Aunque la Constitución habla de democracia avanzada y proclama el voto igual y de representación proporcional, la realidad es bien distinta. La actual ley electoral, una mala mezcla de los sistemas mayoritario y proporcional no ayuda al avance de la democracia: los votos en algunas provincias valen hasta cinco veces más que los de otras. No guarda la proporción ni el mero orden en que los votantes colocan a los partidos. Alienta la descohesión de las ideas, propicia la fragmentación territorial y la continua discusión sobre aspectos localistas, que enmascaran y distraen de problemas más serios, vaciando de significado a su vez al Senado. Castiga la llegada de propuestas alternativas y visiones políticas nuevas, propicia una visión decimonónica de la sociedad, sesgando hacia las áreas más despobladas en detrimento de las grandes urbes. Ocurre que el sufragio acaba siendo en realidad desigual y no universal, tirando a la basura millones de votos en cada elección, no respetando ni representando el voto en blanco y viciando y condicionando, a causa del efecto del “voto útil”, la elección directa de lo que los electores desean. 

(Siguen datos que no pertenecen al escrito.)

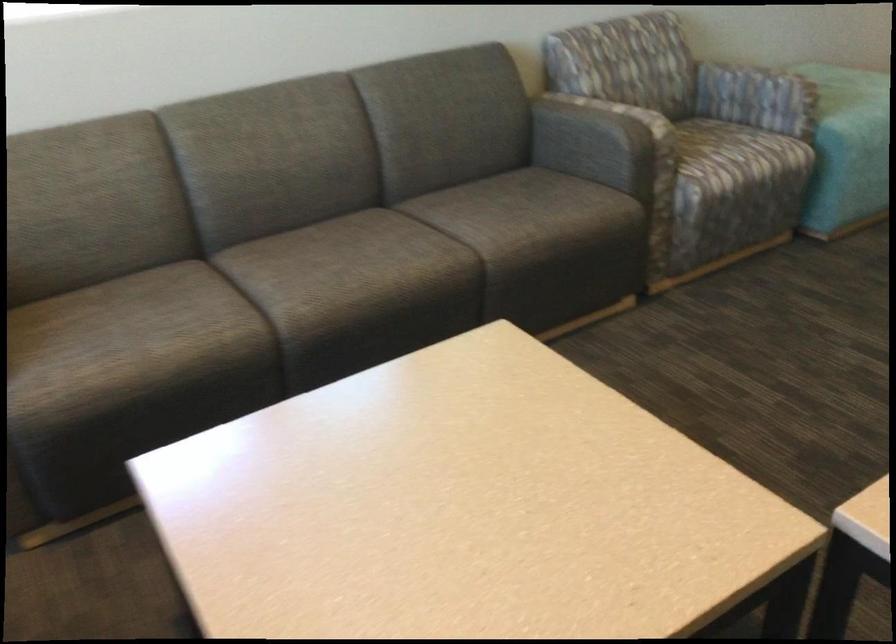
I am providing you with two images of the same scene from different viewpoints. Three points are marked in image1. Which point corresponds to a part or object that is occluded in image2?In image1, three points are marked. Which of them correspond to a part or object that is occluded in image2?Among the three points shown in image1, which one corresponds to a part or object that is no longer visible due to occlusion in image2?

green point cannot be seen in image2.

La “realimentación” elección tras elección va agravando cada vez más esos efectos indeseados, llevando a una grave crisis de representatividad donde los ciudadanos no nos sentimos representados, deslegitimándose peligrosamente la propia democracia. Hay una ausencia preocupante de contrapesos, la propia Constitución dificulta las iniciativas populares, exigiendo medio millón de firmas para luego dejar fuera los temas importantes y por último mencionando que los referéndums sólo tienen carácter consultivo. Tampoco otros poderes pueden actuar de contrapeso pues los tres; legislativo, ejecutivo y judicial, tienen el mismo origen y provienen de la misma extracción social, los asientos que calienta el poder del dinero.

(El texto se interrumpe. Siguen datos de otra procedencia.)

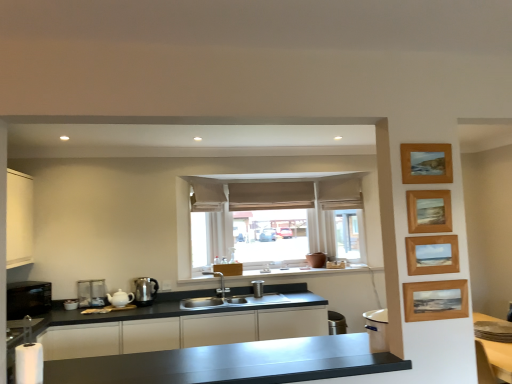
Question: From a real-world perspective, is satin black countertop at center, arranged as the 1th cabinetry when viewed from the right, above or below satin silver kettle at lower left, the second appliance in the right-to-left sequence?

Choices:
 (A) above
 (B) below

Answer: (B)

Question: Is satin black countertop at center, arranged as the 1th cabinetry when viewed from the right, to the left or to the right of satin silver kettle at lower left, the 2th appliance when ordered from front to back, in the image?

Choices:
 (A) right
 (B) left

Answer: (A)

Question: Estimate the real-world distances between objects in this image. Which object is closer to the satin black countertop at lower left?

Choices:
 (A) beige fabric curtain at upper center, which is counted as the 3th curtain, starting from the left
 (B) satin silver kettle at lower left, the second appliance when ordered from left to right
 (C) wooden picture frame at right, which ranks as the fourth picture frame in top-to-bottom order
 (D) satin black countertop at center, placed as the 2th cabinetry when sorted from left to right
 (E) white fabric curtain at upper center, positioned as the 1th curtain in left-to-right order

Answer: (C)

Question: Estimate the real-world distances between objects in this image. Which object is closer to the wooden picture frame at upper right, the 1th picture frame from the top?

Choices:
 (A) satin black countertop at lower left
 (B) satin black countertop at center, placed as the 2th cabinetry when sorted from left to right
 (C) wooden picture frame at upper right, which is the second picture frame in top-to-bottom order
 (D) white fabric curtain at upper center, positioned as the 1th curtain in left-to-right order
 (E) satin silver kettle at lower left, the 2th appliance viewed from the back

Answer: (C)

Por si fuera poco, hace pocos años, los “grandes” partidos (PP PSOE CiU, PNV) han cambiado, a escondidas y por la puerta falsa, la ley electoral dificultando la presentación de los partidos “no parlamentarios” a las elecciones, exigiendo cantidad de firmas únicas ante fedatarios públicos, lo que de facto es un impedimento económico a la par que atenta gravemente con el carácter secreto del voto y la opción política de los ciudadanos.

Dado los periodos dilatados (4 años) entre elección y elección y la ausencia de leyes de responsabilidad política que protejan a la ciudadanía del incumplimiento de las promesas electorales, la traición a los votantes campa a sus anchas en un sistema donde la oscura financiación de los partidos políticos parece que redunda en que estos trabajen para sus acreedores, (y no para los ciudadanos) devolviéndoles favores, ajustando, haciendo reformas que les benefician privatizando los recursos y el patrimonio de todos y entregándolo sin ninguna vergüenza a intereses ajenos de poderes y círculos que nadie ha votado.

En este orden de cosas, hay mucho trabajo por hacer. ¿Qué sentido tiene hoy dejarlo todo en la representación y en un parlamentarismo que se centra en “sensibilidades de grupo” más que en ideas concretas? ¿Qué sentido tiene no empezar a desarrollar una democracia avanzada (y directa) tal y como reza la propia Constitución en su preámbulo? Hay que empezar por denunciar esta situación esclareciendo sobre estas cuestiones y abriendo el futuro a un amplio abanico de novedosas propuestas, acordes con nuestro tiempo, y hoy posibles gracias al avance de la tecnología de la información, y aplicables si realmente hay voluntad de cambio, que nos devuelvan la dignidad humana de la democracia secuestrada por mecanismos anquilosados, y por otra parte interesadamente inmovilistas. O la democracia se reinventa o nos vamos todos por el sumidero de la dictadura ya desprovista de caretas. Sin duda que en estos momentos de cambio, los pueblos quieren avanzar por el camino ascendente de la inteligencia colectiva, del consenso, y no por el otro, y mejor antes que después.